_Tasks to perform_
a – Reproduce the inpainting model text starting with "In particular, our" and going on through "given, it is a 1.", substituting "convolution and pooling layers" for "convolution-pooling layers".
b – Answer these questions from the inpainting model text:
(i) What does the inpainting task require predicting?
(ii) What do feature extraction for the two distributions share?
(iii) In the last input channel, what value marks a pixel that is given?
c – Extend the inpainting model text from its final sentence onward.

_Article_
——

I denote $\xinner$ as the inner square that the inpainting task requires us to predict, and $\xouter$ as the outer context. The latent variables are $\z_1\dots\z_L$. The generative process is the following:

$$\begin{align*}

&\condprob{p}{\theta}{\xinner}{\z_1, \z_2,\dots,\z_L, \xouter} = \

&\qquad\qquad\condprob{p}{\theta}{\xinner}{\z_1,\dots,\z_L, \xouter}\condprob{p}{\theta}{\z_1}{\z_2,\dots,\z_L ,\xouter} \dots \condprob{p}{\theta}{\z_{L-1}}{\z_L, \xouter},

\end{align*}

$$with the goal to maximise $\condprob{p}{}{\xinner}{\xouter}$.

The approximating posterior distribution we then use factorises in the following way:

$$\begin{align*}

&\condprob{q}{\phi}{\z_1, \z_2,\dots,\z_L}{\xinner, \xouter} = \

&\qquad\qquad\condprob{q}{\phi}{\z_1}{\xinner, \xouter}\condprob{q}{\phi}{\z_2}{\xinner, \xouter} \dots \condprob{q}{\phi}{\z_L}{\xinner, \xouter}

\end{align*}$$

Architecture

In particular, our model assigns a 2D layout for the latent variables $\z_1,\dots\z_{L-1}$. $\z_L$ is a 1D vector. In order to be conservative about parameter usage, feature extraction for $q_\phi$ and $p_\theta$ share the same convolutional network comprised of convolution-pooling layers.

The input is parameterised as a 4 x 64 x 64 tensor. The last channel is a binary input: if the pixel is missing (part of the inpainting task output) this is a 0, if it is given, it is a 1.

——

_Recorded data_

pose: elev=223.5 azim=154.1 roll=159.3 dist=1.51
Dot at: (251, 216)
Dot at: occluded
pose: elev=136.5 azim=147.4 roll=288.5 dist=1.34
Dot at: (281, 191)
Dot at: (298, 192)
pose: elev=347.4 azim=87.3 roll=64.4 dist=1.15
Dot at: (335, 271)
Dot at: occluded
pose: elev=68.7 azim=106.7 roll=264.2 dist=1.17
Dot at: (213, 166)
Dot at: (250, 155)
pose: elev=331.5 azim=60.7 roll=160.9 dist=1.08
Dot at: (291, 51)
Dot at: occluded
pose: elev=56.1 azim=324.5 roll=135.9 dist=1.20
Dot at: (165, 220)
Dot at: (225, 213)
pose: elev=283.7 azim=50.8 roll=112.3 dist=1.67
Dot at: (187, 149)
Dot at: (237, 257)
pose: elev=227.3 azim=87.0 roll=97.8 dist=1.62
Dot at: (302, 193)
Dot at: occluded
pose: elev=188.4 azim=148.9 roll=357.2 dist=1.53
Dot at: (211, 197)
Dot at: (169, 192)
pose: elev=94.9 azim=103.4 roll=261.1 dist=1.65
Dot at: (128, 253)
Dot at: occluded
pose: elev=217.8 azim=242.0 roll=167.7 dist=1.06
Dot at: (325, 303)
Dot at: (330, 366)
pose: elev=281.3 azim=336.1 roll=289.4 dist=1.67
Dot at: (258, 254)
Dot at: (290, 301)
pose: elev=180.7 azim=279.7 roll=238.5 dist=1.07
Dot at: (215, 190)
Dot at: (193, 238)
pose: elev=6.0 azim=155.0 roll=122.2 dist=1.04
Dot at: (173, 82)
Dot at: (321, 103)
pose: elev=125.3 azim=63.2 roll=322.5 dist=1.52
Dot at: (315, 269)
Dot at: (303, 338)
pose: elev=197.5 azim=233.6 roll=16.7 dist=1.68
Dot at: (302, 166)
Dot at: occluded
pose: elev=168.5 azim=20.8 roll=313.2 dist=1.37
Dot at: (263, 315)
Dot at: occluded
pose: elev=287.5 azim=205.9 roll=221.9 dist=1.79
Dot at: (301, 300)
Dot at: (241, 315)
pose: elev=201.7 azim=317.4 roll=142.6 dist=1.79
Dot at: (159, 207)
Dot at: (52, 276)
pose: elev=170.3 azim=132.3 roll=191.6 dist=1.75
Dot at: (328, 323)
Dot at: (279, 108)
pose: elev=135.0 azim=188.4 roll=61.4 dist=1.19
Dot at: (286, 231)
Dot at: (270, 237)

——

_The results_
a –
In particular, our model assigns a 2D layout for the latent variables $\z_1,\dots\z_{L-1}$. $\z_L$ is a 1D vector. In order to be conservative about parameter usage, feature extraction for $q_\phi$ and $p_\theta$ share the same convolutional network comprised of convolution and pooling layers.

The input is parameterised as a 4 x 64 x 64 tensor. The last channel is a binary input: if the pixel is missing (part of the inpainting task output) this is a 0, if it is given, it is a 1.

b –
(i) The inner square.
(ii) The same convolutional network, made up of convolution-pooling layers.
(iii) A 1.

c –
For $q_\phi$, the input ($\h_1$) first 3 feature maps correspond to the R, G, B channels of the full image, and, since $q_\phi$ is conditioned on both $\xinner$ and $\xouter$, the fourth channel is comprised entirely of $1$s.

For $p_\theta$, the input ($\h_1$) first 3 feature maps correspond to the R, G, B channels of the masked image (the middle 32 x 32 is filed with $0$s). The fourth channel is comprised entirely of $1$s except for the middle 32 x 32 region.

For $l = 2,\dots,L$

$$\h_{l} = g_l(\h_{l-1})$$

Then,

$$\condprob{q}{\phi}{\z_l}{\xinner, \xouter} = \mathcal{N}\left(\mu_l(\h_l),(\sigma_l(\h_l))^2I\right),$$

where $\h_l$ is a hidden layer of the convolutional network, using both $\xinner$ and $\xouter$ (the full image) as input.

On the generative model side of things, the approach is similar to the decoder in an encoder-decoder model. However, in each upsampling-convolution step, there are outputs $\mu_{L+l}(\h_{L+l})$ and $\sigma_{L+l}(\h_{L+l})$. So for $l = L,\dots,2L$

$$\begin{align*}

\h_{l} &= f_l(\h_{l-1}, \z_{l-1}), \

\condprob{p}{\theta}{\z_l}{\z_{l-1},\dots,\z_L, \xouter} &= \mathcal{N}\left(\mu_l(\h_l),(\sigma_l(\h_l))^2I\right),

\end{align*}$$

this parameterisation results in $p_\theta$ being dependent on all previous layers of latent variables because each latent variable is dependent on $\h_{l-1}$.